- [EXERCISE PROMPT]:
Could you return the whole listing, character for character?

::::::

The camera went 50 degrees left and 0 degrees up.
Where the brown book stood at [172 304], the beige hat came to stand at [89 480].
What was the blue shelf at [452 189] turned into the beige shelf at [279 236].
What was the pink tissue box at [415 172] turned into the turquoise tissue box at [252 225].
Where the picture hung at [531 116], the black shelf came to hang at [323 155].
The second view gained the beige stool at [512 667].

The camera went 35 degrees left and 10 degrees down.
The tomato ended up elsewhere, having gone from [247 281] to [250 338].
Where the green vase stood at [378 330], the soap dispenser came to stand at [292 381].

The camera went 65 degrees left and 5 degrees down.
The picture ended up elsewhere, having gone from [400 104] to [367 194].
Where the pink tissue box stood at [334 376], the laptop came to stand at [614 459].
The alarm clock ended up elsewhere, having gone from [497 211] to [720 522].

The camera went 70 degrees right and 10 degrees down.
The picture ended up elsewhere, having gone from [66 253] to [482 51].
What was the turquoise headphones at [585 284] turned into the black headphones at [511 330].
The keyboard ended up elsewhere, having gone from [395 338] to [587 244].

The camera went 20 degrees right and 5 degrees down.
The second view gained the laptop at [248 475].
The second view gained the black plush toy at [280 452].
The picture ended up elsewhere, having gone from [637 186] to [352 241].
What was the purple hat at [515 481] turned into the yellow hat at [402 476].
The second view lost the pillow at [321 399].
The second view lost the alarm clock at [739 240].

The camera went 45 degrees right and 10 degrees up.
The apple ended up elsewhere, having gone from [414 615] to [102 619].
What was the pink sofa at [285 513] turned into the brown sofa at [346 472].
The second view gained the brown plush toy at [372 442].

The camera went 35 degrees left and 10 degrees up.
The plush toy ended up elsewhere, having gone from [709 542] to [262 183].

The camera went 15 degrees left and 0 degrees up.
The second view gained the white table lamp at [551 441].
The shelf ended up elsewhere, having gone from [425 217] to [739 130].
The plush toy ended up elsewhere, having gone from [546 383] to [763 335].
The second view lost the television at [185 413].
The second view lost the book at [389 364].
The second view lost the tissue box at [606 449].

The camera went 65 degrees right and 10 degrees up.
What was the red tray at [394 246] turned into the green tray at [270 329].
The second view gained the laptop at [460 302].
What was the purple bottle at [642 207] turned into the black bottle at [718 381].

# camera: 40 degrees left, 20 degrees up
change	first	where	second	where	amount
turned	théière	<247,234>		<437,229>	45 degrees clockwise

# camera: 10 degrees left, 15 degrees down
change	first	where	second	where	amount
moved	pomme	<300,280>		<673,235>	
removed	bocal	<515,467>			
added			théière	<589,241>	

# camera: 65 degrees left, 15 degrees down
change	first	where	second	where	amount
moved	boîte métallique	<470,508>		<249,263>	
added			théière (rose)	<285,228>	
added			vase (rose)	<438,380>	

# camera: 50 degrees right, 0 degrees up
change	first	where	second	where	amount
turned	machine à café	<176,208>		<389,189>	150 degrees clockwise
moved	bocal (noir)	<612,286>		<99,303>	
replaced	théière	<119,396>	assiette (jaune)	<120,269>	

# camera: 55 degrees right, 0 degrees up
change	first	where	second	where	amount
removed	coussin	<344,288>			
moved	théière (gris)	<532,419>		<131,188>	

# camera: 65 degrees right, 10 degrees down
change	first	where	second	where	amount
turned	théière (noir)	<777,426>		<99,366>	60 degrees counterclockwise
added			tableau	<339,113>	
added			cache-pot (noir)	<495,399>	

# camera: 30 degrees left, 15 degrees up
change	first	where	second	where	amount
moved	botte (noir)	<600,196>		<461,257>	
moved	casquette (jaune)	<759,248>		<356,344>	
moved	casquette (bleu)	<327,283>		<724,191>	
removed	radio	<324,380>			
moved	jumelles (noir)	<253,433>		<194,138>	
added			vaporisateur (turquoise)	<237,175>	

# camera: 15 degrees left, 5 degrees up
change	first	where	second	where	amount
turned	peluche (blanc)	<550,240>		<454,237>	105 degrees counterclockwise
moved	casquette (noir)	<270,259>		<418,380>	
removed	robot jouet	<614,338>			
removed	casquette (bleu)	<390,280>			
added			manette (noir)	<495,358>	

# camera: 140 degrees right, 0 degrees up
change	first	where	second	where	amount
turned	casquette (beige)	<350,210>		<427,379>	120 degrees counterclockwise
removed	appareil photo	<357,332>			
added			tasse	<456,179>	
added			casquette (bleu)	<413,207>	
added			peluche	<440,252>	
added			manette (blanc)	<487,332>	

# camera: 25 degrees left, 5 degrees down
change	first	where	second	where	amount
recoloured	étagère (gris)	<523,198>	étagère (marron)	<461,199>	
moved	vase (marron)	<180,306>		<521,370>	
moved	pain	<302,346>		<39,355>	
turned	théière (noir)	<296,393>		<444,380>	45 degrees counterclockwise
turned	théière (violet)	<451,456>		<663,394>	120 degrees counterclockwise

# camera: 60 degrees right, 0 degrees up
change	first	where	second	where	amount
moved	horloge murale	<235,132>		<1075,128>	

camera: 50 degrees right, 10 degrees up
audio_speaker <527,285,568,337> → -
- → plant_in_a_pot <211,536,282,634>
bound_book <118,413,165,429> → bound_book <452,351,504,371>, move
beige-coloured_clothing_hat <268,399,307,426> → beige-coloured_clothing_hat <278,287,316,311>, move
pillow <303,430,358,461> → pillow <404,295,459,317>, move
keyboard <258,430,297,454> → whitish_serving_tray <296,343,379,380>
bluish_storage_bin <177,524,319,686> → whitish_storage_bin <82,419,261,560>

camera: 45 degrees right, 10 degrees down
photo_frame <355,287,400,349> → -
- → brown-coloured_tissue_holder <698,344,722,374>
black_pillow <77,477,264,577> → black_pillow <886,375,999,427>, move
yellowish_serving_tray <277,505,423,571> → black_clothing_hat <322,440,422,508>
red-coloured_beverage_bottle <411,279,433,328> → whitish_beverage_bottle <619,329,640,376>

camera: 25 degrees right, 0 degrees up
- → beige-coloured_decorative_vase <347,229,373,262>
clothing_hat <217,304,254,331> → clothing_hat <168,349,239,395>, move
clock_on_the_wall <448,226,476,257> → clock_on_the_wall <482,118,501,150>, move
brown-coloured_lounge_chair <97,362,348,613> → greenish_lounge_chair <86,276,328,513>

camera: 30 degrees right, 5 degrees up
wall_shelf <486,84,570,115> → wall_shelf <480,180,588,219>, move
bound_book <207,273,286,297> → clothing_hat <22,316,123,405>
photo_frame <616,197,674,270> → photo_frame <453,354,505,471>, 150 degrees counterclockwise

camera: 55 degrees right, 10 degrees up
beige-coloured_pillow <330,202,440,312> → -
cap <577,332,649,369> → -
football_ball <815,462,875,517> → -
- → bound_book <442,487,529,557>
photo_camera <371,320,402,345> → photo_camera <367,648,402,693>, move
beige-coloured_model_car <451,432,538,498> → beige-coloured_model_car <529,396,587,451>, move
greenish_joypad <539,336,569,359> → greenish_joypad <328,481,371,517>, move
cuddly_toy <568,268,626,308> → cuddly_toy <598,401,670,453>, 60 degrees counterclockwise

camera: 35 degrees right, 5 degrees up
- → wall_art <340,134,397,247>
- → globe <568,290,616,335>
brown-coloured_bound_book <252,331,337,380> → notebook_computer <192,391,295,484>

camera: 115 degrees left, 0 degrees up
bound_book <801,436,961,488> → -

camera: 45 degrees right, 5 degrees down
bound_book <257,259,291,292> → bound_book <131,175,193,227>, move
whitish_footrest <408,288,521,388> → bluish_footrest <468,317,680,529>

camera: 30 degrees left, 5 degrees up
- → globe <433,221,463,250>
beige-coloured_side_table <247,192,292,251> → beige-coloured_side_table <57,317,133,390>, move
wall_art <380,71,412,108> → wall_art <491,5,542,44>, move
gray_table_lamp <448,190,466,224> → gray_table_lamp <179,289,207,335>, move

::::::

- [ANSWER SPACE]:
The camera went 50 degrees left and 0 degrees up.
Where the brown book stood at [172 304], the beige hat came to stand at [89 480].
What was the blue shelf at [452 189] turned into the beige shelf at [279 236].
What was the pink tissue box at [415 172] turned into the turquoise tissue box at [252 225].
Where the picture hung at [531 116], the black shelf came to hang at [323 155].
The second view gained the beige stool at [512 667].

The camera went 35 degrees left and 10 degrees down.
The tomato ended up elsewhere, having gone from [247 281] to [250 338].
Where the green vase stood at [378 330], the soap dispenser came to stand at [292 381].

The camera went 65 degrees left and 5 degrees down.
The picture ended up elsewhere, having gone from [400 104] to [367 194].
Where the pink tissue box stood at [334 376], the laptop came to stand at [614 459].
The alarm clock ended up elsewhere, having gone from [497 211] to [720 522].

The camera went 70 degrees right and 10 degrees down.
The picture ended up elsewhere, having gone from [66 253] to [482 51].
What was the turquoise headphones at [585 284] turned into the black headphones at [511 330].
The keyboard ended up elsewhere, having gone from [395 338] to [587 244].

The camera went 20 degrees right and 5 degrees down.
The second view gained the laptop at [248 475].
The second view gained the black plush toy at [280 452].
The picture ended up elsewhere, having gone from [637 186] to [352 241].
What was the purple hat at [515 481] turned into the yellow hat at [402 476].
The second view lost the pillow at [321 399].
The second view lost the alarm clock at [739 240].

The camera went 45 degrees right and 10 degrees up.
The apple ended up elsewhere, having gone from [414 615] to [102 619].
What was the pink sofa at [285 513] turned into the brown sofa at [346 472].
The second view gained the brown plush toy at [372 442].

The camera went 35 degrees left and 10 degrees up.
The plush toy ended up elsewhere, having gone from [709 542] to [262 183].

The camera went 15 degrees left and 0 degrees up.
The second view gained the white table lamp at [551 441].
The shelf ended up elsewhere, having gone from [425 217] to [739 130].
The plush toy ended up elsewhere, having gone from [546 383] to [763 335].
The second view lost the television at [185 413].
The second view lost the book at [389 364].
The second view lost the tissue box at [606 449].

The camera went 65 degrees right and 10 degrees up.
What was the red tray at [394 246] turned into the green tray at [270 329].
The second view gained the laptop at [460 302].
What was the purple bottle at [642 207] turned into the black bottle at [718 381].

# camera: 40 degrees left, 20 degrees up
change	first	where	second	where	amount
turned	théière	<247,234>		<437,229>	45 degrees clockwise

# camera: 10 degrees left, 15 degrees down
change	first	where	second	where	amount
moved	pomme	<300,280>		<673,235>	
removed	bocal	<515,467>			
added			théière	<589,241>	

# camera: 65 degrees left, 15 degrees down
change	first	where	second	where	amount
moved	boîte métallique	<470,508>		<249,263>	
added			théière (rose)	<285,228>	
added			vase (rose)	<438,380>	

# camera: 50 degrees right, 0 degrees up
change	first	where	second	where	amount
turned	machine à café	<176,208>		<389,189>	150 degrees clockwise
moved	bocal (noir)	<612,286>		<99,303>	
replaced	théière	<119,396>	assiette (jaune)	<120,269>	

# camera: 55 degrees right, 0 degrees up
change	first	where	second	where	amount
removed	coussin	<344,288>			
moved	théière (gris)	<532,419>		<131,188>	

# camera: 65 degrees right, 10 degrees down
change	first	where	second	where	amount
turned	théière (noir)	<777,426>		<99,366>	60 degrees counterclockwise
added			tableau	<339,113>	
added			cache-pot (noir)	<495,399>	

# camera: 30 degrees left, 15 degrees up
change	first	where	second	where	amount
moved	botte (noir)	<600,196>		<461,257>	
moved	casquette (jaune)	<759,248>		<356,344>	
moved	casquette (bleu)	<327,283>		<724,191>	
removed	radio	<324,380>			
moved	jumelles (noir)	<253,433>		<194,138>	
added			vaporisateur (turquoise)	<237,175>	

# camera: 15 degrees left, 5 degrees up
change	first	where	second	where	amount
turned	peluche (blanc)	<550,240>		<454,237>	105 degrees counterclockwise
moved	casquette (noir)	<270,259>		<418,380>	
removed	robot jouet	<614,338>			
removed	casquette (bleu)	<390,280>			
added			manette (noir)	<495,358>	

# camera: 140 degrees right, 0 degrees up
change	first	where	second	where	amount
turned	casquette (beige)	<350,210>		<427,379>	120 degrees counterclockwise
removed	appareil photo	<357,332>			
added			tasse	<456,179>	
added			casquette (bleu)	<413,207>	
added			peluche	<440,252>	
added			manette (blanc)	<487,332>	

# camera: 25 degrees left, 5 degrees down
change	first	where	second	where	amount
recoloured	étagère (gris)	<523,198>	étagère (marron)	<461,199>	
moved	vase (marron)	<180,306>		<521,370>	
moved	pain	<302,346>		<39,355>	
turned	théière (noir)	<296,393>		<444,380>	45 degrees counterclockwise
turned	théière (violet)	<451,456>		<663,394>	120 degrees counterclockwise

# camera: 60 degrees right, 0 degrees up
change	first	where	second	where	amount
moved	horloge murale	<235,132>		<1075,128>	

camera: 50 degrees right, 10 degrees up
audio_speaker <527,285,568,337> → -
- → plant_in_a_pot <211,536,282,634>
bound_book <118,413,165,429> → bound_book <452,351,504,371>, move
beige-coloured_clothing_hat <268,399,307,426> → beige-coloured_clothing_hat <278,287,316,311>, move
pillow <303,430,358,461> → pillow <404,295,459,317>, move
keyboard <258,430,297,454> → whitish_serving_tray <296,343,379,380>
bluish_storage_bin <177,524,319,686> → whitish_storage_bin <82,419,261,560>

camera: 45 degrees right, 10 degrees down
photo_frame <355,287,400,349> → -
- → brown-coloured_tissue_holder <698,344,722,374>
black_pillow <77,477,264,577> → black_pillow <886,375,999,427>, move
yellowish_serving_tray <277,505,423,571> → black_clothing_hat <322,440,422,508>
red-coloured_beverage_bottle <411,279,433,328> → whitish_beverage_bottle <619,329,640,376>

camera: 25 degrees right, 0 degrees up
- → beige-coloured_decorative_vase <347,229,373,262>
clothing_hat <217,304,254,331> → clothing_hat <168,349,239,395>, move
clock_on_the_wall <448,226,476,257> → clock_on_the_wall <482,118,501,150>, move
brown-coloured_lounge_chair <97,362,348,613> → greenish_lounge_chair <86,276,328,513>

camera: 30 degrees right, 5 degrees up
wall_shelf <486,84,570,115> → wall_shelf <480,180,588,219>, move
bound_book <207,273,286,297> → clothing_hat <22,316,123,405>
photo_frame <616,197,674,270> → photo_frame <453,354,505,471>, 150 degrees counterclockwise

camera: 55 degrees right, 10 degrees up
beige-coloured_pillow <330,202,440,312> → -
cap <577,332,649,369> → -
football_ball <815,462,875,517> → -
- → bound_book <442,487,529,557>
photo_camera <371,320,402,345> → photo_camera <367,648,402,693>, move
beige-coloured_model_car <451,432,538,498> → beige-coloured_model_car <529,396,587,451>, move
greenish_joypad <539,336,569,359> → greenish_joypad <328,481,371,517>, move
cuddly_toy <568,268,626,308> → cuddly_toy <598,401,670,453>, 60 degrees counterclockwise

camera: 35 degrees right, 5 degrees up
- → wall_art <340,134,397,247>
- → globe <568,290,616,335>
brown-coloured_bound_book <252,331,337,380> → notebook_computer <192,391,295,484>

camera: 115 degrees left, 0 degrees up
bound_book <801,436,961,488> → -

camera: 45 degrees right, 5 degrees down
bound_book <257,259,291,292> → bound_book <131,175,193,227>, move
whitish_footrest <408,288,521,388> → bluish_footrest <468,317,680,529>

camera: 30 degrees left, 5 degrees up
- → globe <433,221,463,250>
beige-coloured_side_table <247,192,292,251> → beige-coloured_side_table <57,317,133,390>, move
wall_art <380,71,412,108> → wall_art <491,5,542,44>, move
gray_table_lamp <448,190,466,224> → gray_table_lamp <179,289,207,335>, move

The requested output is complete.